== TEXTE À LIRE ==
·····

C'est une musique populaire accompagnée de rythme techno qui s'échappe des boîtes de nuit, nombreuses et collées les unes aux autres dans la rue Ottakringer, le quartier des Balkans situé dans le 16e arrondissement de Vienne. Ici, les larges haut-parleurs diffusent des chansons sentimentales bosniennes, croates, serbes ou monténégrines. Ici, on porte des chaînes en or et des jupes courtes.

Et eux, ce sont « les Yougos », le premier groupe d'immigrés de Vienne, représentant dix pour cent de la population totale. Ces « Yougos » sont-ils un cliché, juste l'idée que s'en font les autres? Partons sur leurs traces dans la Vienne des identités multiples.

Ljubomir Bratić, philosophe et sociologue, plisse le front quand il entend le mot « identité ». Cet activiste politique et collaborateur à la Maison de l'intégration préfère parler d'image de soi et d'image de l'autre, cet après-midi dans un café de la Karlsplatz. Les parents de Ljubomir appartenaient à la première génération de travailleurs immigrés venus à Vienne parce qu'il n'y avait pas de place pour eux dans la République fédérale socialiste de Yougoslavie. A Vienne par contre, il y avait des emplois de ménage et sur les chantiers, emplois pour lesquels on attirait les travailleurs immigrés. Ces personnes venaient surtout de régions structurellement faibles, comme la région serbe de Valachie d'où sont originaires les parents de Ljubomir.

·····

D'après le texte sur le quartier des Balkans de Vienne, expliquez s'il vous plaît pourquoi les parents de Ljubomir Bratić sont venus à Vienne. Répondez en une à trois phrases.

·····

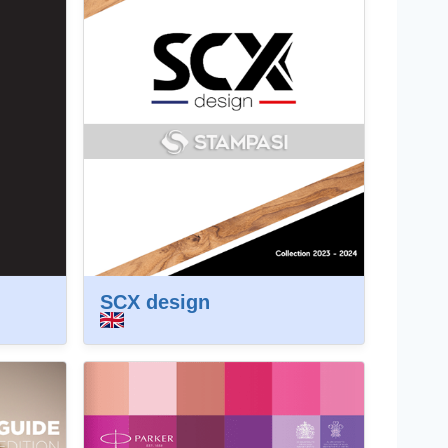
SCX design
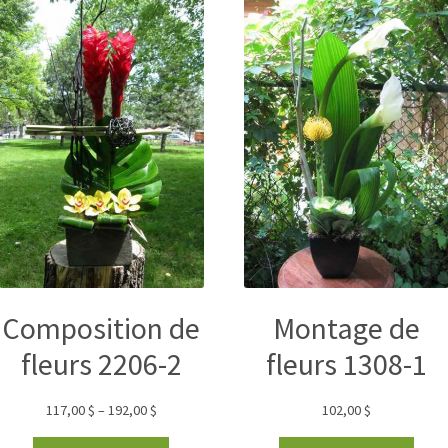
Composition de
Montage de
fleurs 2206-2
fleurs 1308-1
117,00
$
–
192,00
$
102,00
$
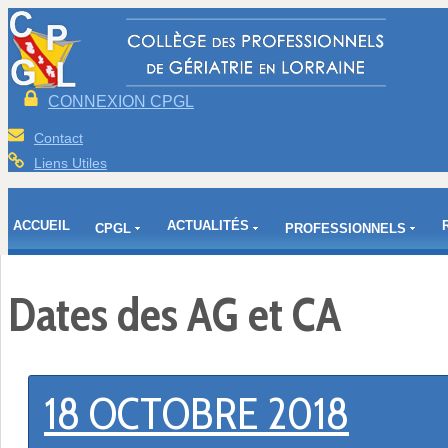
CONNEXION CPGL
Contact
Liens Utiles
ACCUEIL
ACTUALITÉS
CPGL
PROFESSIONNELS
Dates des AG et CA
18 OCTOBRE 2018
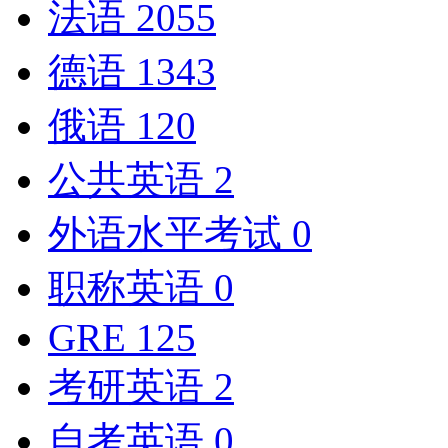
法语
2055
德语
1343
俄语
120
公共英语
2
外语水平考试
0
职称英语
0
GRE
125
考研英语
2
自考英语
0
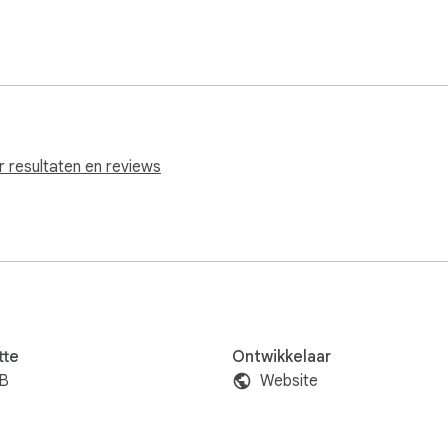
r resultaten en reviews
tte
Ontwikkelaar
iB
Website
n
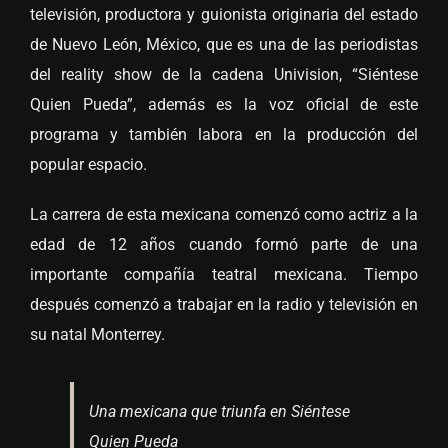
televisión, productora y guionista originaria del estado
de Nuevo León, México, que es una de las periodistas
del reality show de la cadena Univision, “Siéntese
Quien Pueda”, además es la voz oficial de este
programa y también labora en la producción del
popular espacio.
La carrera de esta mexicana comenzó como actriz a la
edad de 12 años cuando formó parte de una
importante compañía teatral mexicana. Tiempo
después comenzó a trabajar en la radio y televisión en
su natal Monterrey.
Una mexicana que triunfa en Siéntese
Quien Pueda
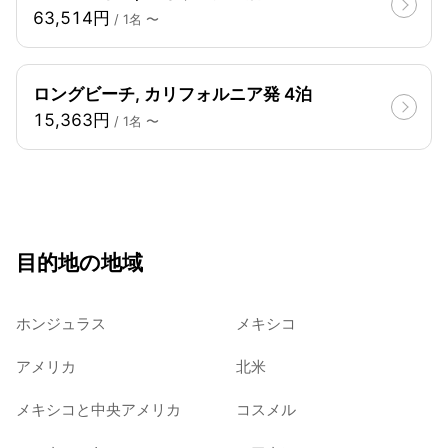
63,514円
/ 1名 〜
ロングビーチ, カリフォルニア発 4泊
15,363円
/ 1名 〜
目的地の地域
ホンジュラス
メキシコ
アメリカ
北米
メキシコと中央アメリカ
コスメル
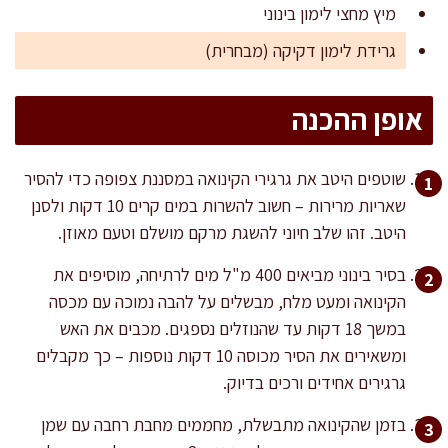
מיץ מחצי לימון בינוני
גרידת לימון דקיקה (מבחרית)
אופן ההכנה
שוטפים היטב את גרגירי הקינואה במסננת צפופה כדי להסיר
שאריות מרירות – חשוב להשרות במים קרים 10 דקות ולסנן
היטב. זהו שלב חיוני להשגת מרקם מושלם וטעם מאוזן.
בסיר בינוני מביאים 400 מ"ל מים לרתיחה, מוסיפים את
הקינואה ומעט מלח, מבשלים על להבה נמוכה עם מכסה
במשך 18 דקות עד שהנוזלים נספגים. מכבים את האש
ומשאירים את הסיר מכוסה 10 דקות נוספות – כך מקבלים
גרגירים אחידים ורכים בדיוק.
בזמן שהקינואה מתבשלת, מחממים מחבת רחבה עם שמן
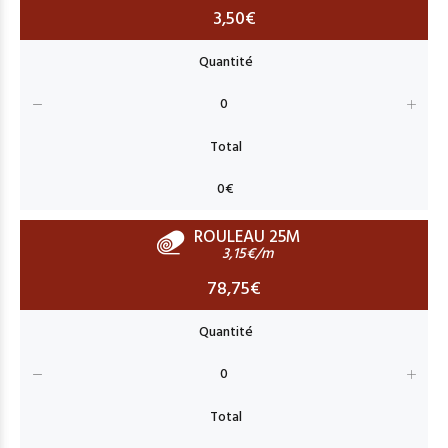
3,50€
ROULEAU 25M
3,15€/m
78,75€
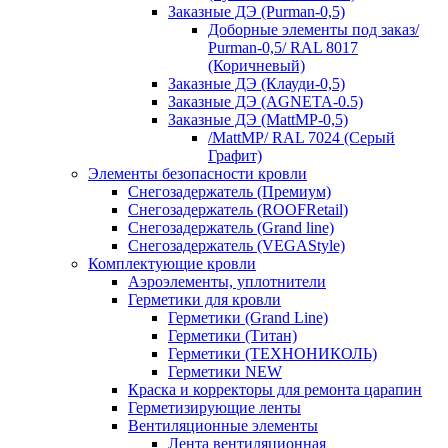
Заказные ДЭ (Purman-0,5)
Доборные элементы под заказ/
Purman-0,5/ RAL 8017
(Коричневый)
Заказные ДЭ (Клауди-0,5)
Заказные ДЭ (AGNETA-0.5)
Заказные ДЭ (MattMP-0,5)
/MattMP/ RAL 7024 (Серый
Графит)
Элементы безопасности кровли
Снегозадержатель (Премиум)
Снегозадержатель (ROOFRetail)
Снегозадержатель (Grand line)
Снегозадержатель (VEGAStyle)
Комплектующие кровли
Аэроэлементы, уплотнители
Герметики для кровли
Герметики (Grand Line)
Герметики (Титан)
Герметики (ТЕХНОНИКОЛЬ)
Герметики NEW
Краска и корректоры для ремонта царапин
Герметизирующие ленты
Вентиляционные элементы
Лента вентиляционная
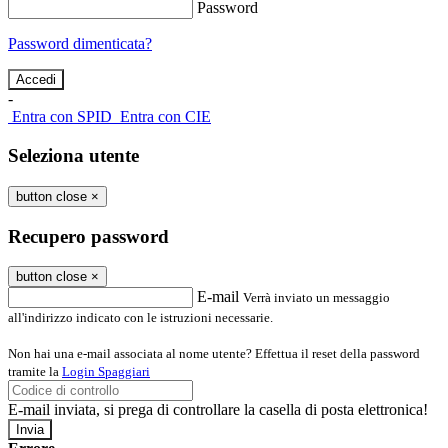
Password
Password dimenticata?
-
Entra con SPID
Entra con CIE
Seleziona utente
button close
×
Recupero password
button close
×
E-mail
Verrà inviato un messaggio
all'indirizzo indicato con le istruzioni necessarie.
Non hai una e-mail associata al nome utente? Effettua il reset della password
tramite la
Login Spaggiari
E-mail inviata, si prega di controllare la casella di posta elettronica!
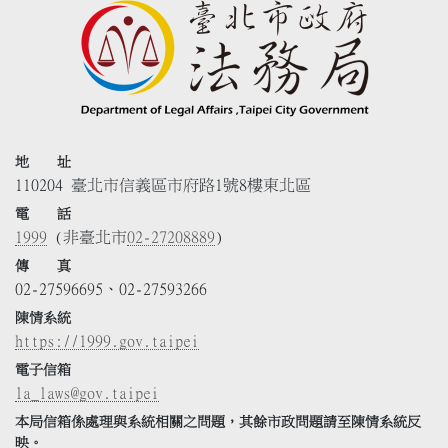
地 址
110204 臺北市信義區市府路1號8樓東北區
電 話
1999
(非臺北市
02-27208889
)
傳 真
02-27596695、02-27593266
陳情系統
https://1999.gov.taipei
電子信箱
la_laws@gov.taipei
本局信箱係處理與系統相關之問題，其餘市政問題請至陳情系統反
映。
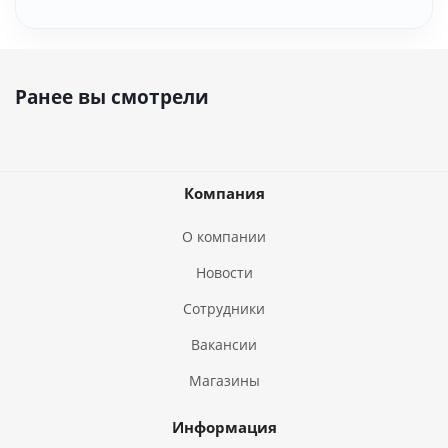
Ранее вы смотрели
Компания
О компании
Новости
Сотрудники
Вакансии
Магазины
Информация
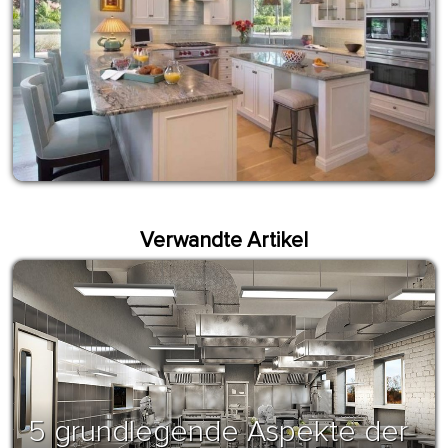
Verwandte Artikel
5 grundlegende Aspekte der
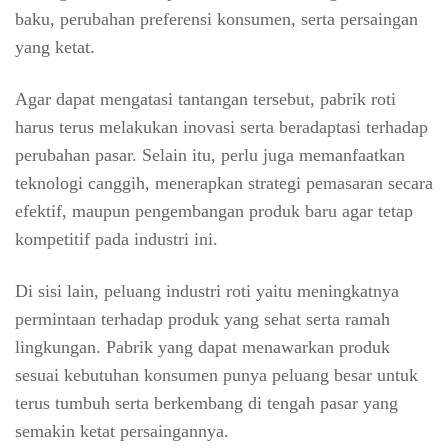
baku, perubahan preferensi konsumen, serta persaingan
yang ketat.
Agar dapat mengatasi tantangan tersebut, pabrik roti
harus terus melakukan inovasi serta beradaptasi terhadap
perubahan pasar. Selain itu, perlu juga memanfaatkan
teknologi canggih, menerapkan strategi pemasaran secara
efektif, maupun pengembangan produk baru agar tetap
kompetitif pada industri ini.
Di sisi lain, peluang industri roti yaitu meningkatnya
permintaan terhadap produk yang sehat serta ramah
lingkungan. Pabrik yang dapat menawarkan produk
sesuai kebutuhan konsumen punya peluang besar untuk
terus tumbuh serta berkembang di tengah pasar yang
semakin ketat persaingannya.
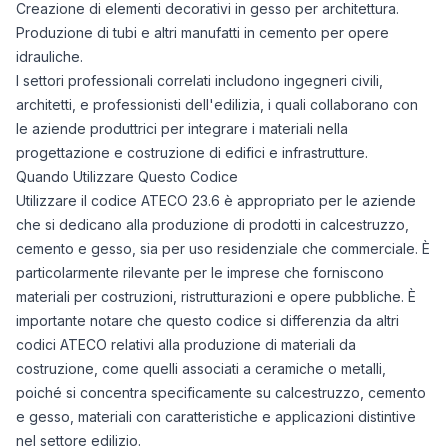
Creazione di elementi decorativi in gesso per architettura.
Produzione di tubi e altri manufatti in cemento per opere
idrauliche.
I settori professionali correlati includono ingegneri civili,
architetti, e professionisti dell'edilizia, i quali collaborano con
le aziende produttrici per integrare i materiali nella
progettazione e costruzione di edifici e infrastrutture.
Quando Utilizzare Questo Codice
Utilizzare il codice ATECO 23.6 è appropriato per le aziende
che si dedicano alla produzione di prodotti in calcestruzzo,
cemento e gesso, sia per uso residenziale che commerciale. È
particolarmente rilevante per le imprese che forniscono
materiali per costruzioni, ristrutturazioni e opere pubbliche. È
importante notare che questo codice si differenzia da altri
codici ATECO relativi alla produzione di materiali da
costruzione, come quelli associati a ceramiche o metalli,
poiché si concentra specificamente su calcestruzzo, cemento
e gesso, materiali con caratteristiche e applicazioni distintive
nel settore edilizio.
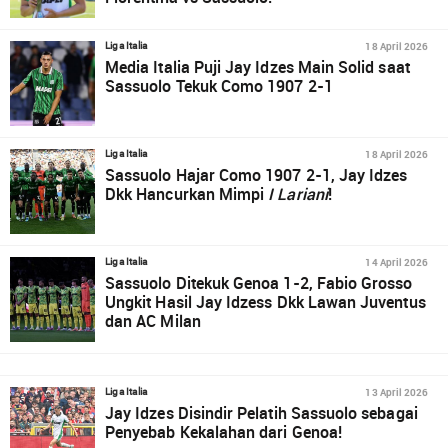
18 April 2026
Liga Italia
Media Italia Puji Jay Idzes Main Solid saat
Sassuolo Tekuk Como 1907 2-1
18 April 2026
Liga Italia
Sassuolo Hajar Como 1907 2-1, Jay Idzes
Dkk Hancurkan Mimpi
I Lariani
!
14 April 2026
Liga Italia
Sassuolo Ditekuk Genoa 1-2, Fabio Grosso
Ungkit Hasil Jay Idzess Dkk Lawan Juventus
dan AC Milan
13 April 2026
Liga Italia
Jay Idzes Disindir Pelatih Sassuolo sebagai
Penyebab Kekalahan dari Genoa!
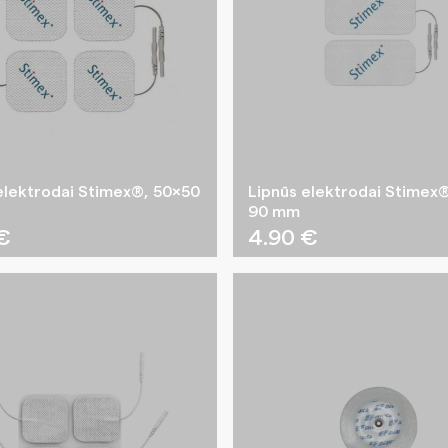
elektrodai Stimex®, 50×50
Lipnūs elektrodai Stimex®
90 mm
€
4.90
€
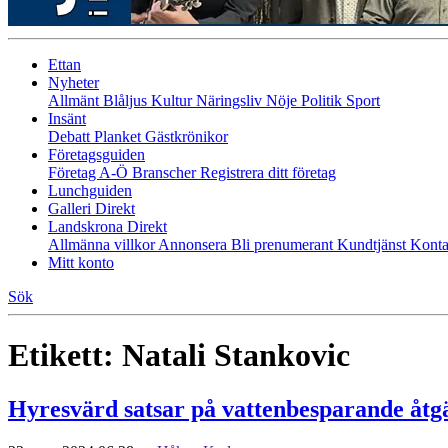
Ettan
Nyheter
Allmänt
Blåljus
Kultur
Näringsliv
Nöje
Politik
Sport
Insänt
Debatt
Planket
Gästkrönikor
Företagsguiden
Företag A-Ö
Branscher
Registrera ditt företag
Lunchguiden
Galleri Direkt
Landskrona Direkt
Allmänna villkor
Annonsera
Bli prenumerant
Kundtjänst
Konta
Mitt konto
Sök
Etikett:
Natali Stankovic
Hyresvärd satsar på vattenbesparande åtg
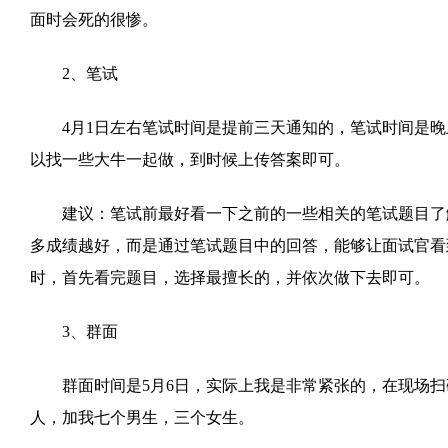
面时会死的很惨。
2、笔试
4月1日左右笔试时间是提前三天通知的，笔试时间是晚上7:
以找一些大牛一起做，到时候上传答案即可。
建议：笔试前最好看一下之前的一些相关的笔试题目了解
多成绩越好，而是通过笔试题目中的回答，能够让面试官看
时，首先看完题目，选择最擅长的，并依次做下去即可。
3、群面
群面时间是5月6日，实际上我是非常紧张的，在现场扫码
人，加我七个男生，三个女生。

·····

== RÉPONSE ==
Les parents de Ljubomir Bratić sont venus à Vienne parce qu'il n'y avait pas de place pour eux dans la République fédérale socialiste de Yougoslavie. À Vienne, en revanche, il y avait des emplois de ménage et sur les chantiers, pour lesquels on attirait les travailleurs immigrés.